Armando had considered leaving the Teams then. But in the end he decided he wanted to stay in, even if it was to just tip the scale a bit and do some payback for those who’d cost his buddy his life. He knew the following weeks and months of deployment were his atonement for his lapse of judgment, but he couldn’t afford to dwell there until he got home. In Afghanistan, he needed his wits about him if he was going to do the good he’d been sent there to do. He wore his pain silently, buried inside layers of steel. And he didn’t take another nap for the following four months, not until he came stateside. He was finding that masking technique useful right now.

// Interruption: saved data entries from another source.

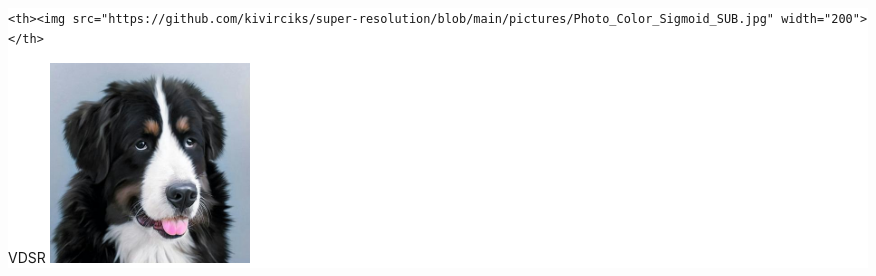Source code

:     <th><img src="https://github.com/kivirciks/super-resolution/blob/main/pictures/Photo_Color_Sigmoid_SUB.jpg" width="200"></th>
   </tr>
   <tr>
    <th>VDSR</th>
    <th><img src="https://github.com/kivirciks/super-resolution/blob/main/pictures/Photo_Color_VDSR.jpg" width="200"></th>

His thoughts turned back to Gina and her ex-boyfriend, standing in the late afternoon sun. He saw something other than a couple in love. He saw a couple forced together by some circumstance. And the guy was enjoying it more than the girl.
Of course, he could be wrong, but he usually wasn’t.
His cell phone rang. It was Fredo.
“You sure ditched out quickly. Up for some poker?”
“Later. I’m over at the base checking out my material order.” Armando had a small cottage industry making specialized vests, ones with hidden pockets and straps, for other Team guys who wanted to customize their gear. Everyone liked to carry their ammo clips and other enhancements in different places other than what their normal uniform allowed. And no two were alike.